The opportunity was almost there — and it was derailed. Ms. Rice planned to seek out Mr. Mottaki at dinner on Thursday, but he arrived before she did, took one look at a female Russian violinist clad in a red dress — too risqué for strict Muslim sensibilities, diplomats said — and left as Ms. Rice arrived.
State Department officials said they hoped to engage Iran about the American belief that it had been arming Shiite militias in Iraq with “explosively formed projectiles,” which have been used against American troops and Iraqi civilians.

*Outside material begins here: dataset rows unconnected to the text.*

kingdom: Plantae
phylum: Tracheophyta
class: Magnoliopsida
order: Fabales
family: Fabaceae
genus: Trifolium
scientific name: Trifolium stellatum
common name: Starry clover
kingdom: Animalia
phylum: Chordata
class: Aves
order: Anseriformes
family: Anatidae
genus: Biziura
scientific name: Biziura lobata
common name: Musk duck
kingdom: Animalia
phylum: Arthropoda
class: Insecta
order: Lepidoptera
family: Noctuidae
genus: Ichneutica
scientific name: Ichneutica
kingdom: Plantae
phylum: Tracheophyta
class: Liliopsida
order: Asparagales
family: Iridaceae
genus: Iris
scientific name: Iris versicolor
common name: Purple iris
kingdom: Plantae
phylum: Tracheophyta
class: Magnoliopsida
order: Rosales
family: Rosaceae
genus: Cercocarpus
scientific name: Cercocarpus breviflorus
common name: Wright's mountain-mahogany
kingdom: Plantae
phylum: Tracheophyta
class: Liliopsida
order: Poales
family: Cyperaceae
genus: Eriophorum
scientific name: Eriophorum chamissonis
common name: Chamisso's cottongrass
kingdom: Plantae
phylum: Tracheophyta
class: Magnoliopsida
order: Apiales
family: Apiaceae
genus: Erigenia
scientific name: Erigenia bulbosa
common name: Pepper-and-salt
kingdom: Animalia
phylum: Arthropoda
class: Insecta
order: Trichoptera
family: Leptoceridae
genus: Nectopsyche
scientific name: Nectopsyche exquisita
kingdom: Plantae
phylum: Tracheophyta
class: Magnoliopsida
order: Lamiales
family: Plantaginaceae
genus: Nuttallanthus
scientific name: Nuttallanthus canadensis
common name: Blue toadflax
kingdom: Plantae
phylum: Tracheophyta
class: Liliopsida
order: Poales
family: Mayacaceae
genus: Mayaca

The Americans did say they managed to have a hallway chat with some Iranian officials, an effort at contact that just a short time ago would have seemed unthinkable.
Ms. Rice said the change did not reflect a broad new policy but was restricted to Iraq and to the conference. Others saw something else: a humbler White House eager to enlist as much help as possible to extract itself from Iraq.
“The United States now is changing its policies, and it means to save that which can be saved,” said Anwar Majid Eshki, head of the Middle East Center for Strategic and Legal Studies in Saudi Arabia. “Arab countries were distanced by the United States before from Iraq. So the change in U.S. policy is driving the change in Arab policy.”
In the end, though, there was disappointment that Iran and the United States left as they arrived, estranged.
“It is in my country’s interest, really, to see a reduction in the tensions,” said the Iraqi foreign minister, Hoshyar Zebari.